Yes, but with clear parameters. She wants platform-driven, narrative nonfiction — not memoirs (which she explicitly does not represent under any circumstances) and not prescriptive titles in Christianity, astrology, or magic/witchcraft. Her nonfiction sweet spot is health care, policy, sports, psychology, gender and sexuality, and paradigm-shifting popular science or social analysis.
Does Mara Hollander represent middle grade or picture books?
No. She does not represent middle grade, chapter books, or picture books. Her age-group scope is YA and adult only.
What romance tropes does Mara Hollander NOT want?
She has explicitly ruled out pregnancy/secret baby, bully romance, and fated mates — unless the fated mates premise has a genuinely unique twist that makes it feel fresh.
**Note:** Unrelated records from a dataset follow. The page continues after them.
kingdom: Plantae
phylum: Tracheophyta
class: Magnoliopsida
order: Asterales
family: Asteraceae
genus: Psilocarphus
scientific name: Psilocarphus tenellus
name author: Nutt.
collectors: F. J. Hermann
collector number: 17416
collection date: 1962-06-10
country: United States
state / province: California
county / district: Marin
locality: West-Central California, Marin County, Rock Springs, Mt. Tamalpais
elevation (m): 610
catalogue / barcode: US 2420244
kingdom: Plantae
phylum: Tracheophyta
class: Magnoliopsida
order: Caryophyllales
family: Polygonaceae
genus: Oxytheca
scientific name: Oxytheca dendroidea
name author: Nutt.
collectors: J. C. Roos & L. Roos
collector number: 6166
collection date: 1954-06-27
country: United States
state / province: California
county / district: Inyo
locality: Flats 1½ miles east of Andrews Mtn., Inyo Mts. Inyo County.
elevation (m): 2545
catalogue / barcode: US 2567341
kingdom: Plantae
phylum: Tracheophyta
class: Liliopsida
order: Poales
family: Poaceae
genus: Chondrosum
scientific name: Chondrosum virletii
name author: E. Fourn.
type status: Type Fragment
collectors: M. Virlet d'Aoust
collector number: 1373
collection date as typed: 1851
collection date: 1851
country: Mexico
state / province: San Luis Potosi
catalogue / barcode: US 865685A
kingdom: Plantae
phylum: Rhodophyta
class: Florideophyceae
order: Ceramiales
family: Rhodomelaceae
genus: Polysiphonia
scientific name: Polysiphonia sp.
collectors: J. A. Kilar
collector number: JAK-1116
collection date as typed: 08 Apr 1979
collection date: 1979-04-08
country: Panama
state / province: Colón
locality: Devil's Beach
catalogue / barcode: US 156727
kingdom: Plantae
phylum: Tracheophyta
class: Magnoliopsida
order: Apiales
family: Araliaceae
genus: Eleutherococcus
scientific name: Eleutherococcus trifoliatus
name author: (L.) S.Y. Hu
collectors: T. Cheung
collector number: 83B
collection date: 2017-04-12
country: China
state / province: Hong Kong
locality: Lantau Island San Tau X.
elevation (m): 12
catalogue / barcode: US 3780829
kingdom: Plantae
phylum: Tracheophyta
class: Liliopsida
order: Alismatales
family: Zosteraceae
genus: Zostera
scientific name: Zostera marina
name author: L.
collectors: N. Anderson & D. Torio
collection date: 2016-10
Can I query Mara Hollander with a mystery featuring a police detective protagonist?
No. She has specifically stated she does not enjoy detective or police points of view, and does not want procedurals. Mysteries with civilian or unconventional protagonists are a much better match.
What does Mara Hollander's background actually bring to her clients?
Her PhD in public health and her years as a professor researching US health care policy give her rare substantive expertise for evaluating nonfiction proposals in that space. She is also a practicing fantasy writer herself, which means she approaches fiction manuscripts with craft-level familiarity, not just a reader's perspective.
Is Mara Hollander a good fit for a book that feels distinctly Jewish?
She has said she loves books with a distinctly Jewish sensibility, but she is not a good fit for books about the Holocaust or that focus on real-world antisemitism. Jewish culture and identity in other contexts are welcome.
What does Mara Hollander represent that she is most excited about?
By her own account, her top priorities are fantasy (especially political fantasy, epic fantasy, and romantasy), romance, mystery, and horror. She is also enthusiastic about upmarket or book club fiction that has a speculative edge. For nonfiction, US health care is her stated passion area, and competitive figure skating is the one topic she specifically described as something she is urgently hoping to find.